* **PROMPT**:
Could you output every record below exactly as it appears?

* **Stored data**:
================================

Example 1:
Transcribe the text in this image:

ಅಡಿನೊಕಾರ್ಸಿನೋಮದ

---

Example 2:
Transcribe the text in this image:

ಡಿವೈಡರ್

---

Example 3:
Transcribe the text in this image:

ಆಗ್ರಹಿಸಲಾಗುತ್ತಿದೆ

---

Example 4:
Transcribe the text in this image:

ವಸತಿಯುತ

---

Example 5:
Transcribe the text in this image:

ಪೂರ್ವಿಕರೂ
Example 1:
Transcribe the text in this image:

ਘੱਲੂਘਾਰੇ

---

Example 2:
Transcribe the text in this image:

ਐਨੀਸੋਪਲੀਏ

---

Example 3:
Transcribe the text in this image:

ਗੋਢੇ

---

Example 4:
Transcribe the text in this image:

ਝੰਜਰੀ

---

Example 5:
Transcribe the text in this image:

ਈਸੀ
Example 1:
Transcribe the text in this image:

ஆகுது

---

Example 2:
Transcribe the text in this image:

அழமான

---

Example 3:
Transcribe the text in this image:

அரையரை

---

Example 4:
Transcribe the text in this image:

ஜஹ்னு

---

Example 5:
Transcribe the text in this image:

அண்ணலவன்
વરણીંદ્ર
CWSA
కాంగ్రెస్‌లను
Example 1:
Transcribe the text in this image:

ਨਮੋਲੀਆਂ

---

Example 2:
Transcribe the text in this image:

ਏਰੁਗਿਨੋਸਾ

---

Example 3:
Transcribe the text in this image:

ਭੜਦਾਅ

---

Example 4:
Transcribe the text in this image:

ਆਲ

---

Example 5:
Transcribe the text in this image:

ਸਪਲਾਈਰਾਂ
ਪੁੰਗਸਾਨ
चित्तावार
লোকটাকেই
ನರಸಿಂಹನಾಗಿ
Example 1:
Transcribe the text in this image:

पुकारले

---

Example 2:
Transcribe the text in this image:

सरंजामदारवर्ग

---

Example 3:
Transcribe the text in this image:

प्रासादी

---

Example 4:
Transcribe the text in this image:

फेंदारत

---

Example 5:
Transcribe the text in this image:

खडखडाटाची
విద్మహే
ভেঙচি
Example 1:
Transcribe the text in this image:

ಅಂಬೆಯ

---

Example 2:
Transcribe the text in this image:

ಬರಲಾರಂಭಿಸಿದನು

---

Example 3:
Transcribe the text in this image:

================================

* **OUTPUT FOR THIS TASK**:
Example 1:
Transcribe the text in this image:

ಅಡಿನೊಕಾರ್ಸಿನೋಮದ

---

Example 2:
Transcribe the text in this image:

ಡಿವೈಡರ್

---

Example 3:
Transcribe the text in this image:

ಆಗ್ರಹಿಸಲಾಗುತ್ತಿದೆ

---

Example 4:
Transcribe the text in this image:

ವಸತಿಯುತ

---

Example 5:
Transcribe the text in this image:

ಪೂರ್ವಿಕರೂ
Example 1:
Transcribe the text in this image:

ਘੱਲੂਘਾਰੇ

---

Example 2:
Transcribe the text in this image:

ਐਨੀਸੋਪਲੀਏ

---

Example 3:
Transcribe the text in this image:

ਗੋਢੇ

---

Example 4:
Transcribe the text in this image:

ਝੰਜਰੀ

---

Example 5:
Transcribe the text in this image:

ਈਸੀ
Example 1:
Transcribe the text in this image:

ஆகுது

---

Example 2:
Transcribe the text in this image:

அழமான

---

Example 3:
Transcribe the text in this image:

அரையரை

---

Example 4:
Transcribe the text in this image:

ஜஹ்னு

---

Example 5:
Transcribe the text in this image:

அண்ணலவன்
વરણીંદ્ર
CWSA
కాంగ్రెస్‌లను
Example 1:
Transcribe the text in this image:

ਨਮੋਲੀਆਂ

---

Example 2:
Transcribe the text in this image:

ਏਰੁਗਿਨੋਸਾ

---

Example 3:
Transcribe the text in this image:

ਭੜਦਾਅ

---

Example 4:
Transcribe the text in this image:

ਆਲ

---

Example 5:
Transcribe the text in this image:

ਸਪਲਾਈਰਾਂ
ਪੁੰਗਸਾਨ
चित्तावार
লোকটাকেই
ನರಸಿಂಹನಾಗಿ
Example 1:
Transcribe the text in this image:

पुकारले

---

Example 2:
Transcribe the text in this image:

सरंजामदारवर्ग

---

Example 3:
Transcribe the text in this image:

प्रासादी

---

Example 4:
Transcribe the text in this image:

फेंदारत

---

Example 5:
Transcribe the text in this image:

खडखडाटाची
విద్మహే
ভেঙচি
Example 1:
Transcribe the text in this image:

ಅಂಬೆಯ

---

Example 2:
Transcribe the text in this image:

ಬರಲಾರಂಭಿಸಿದನು

---

Example 3:
Transcribe the text in this image:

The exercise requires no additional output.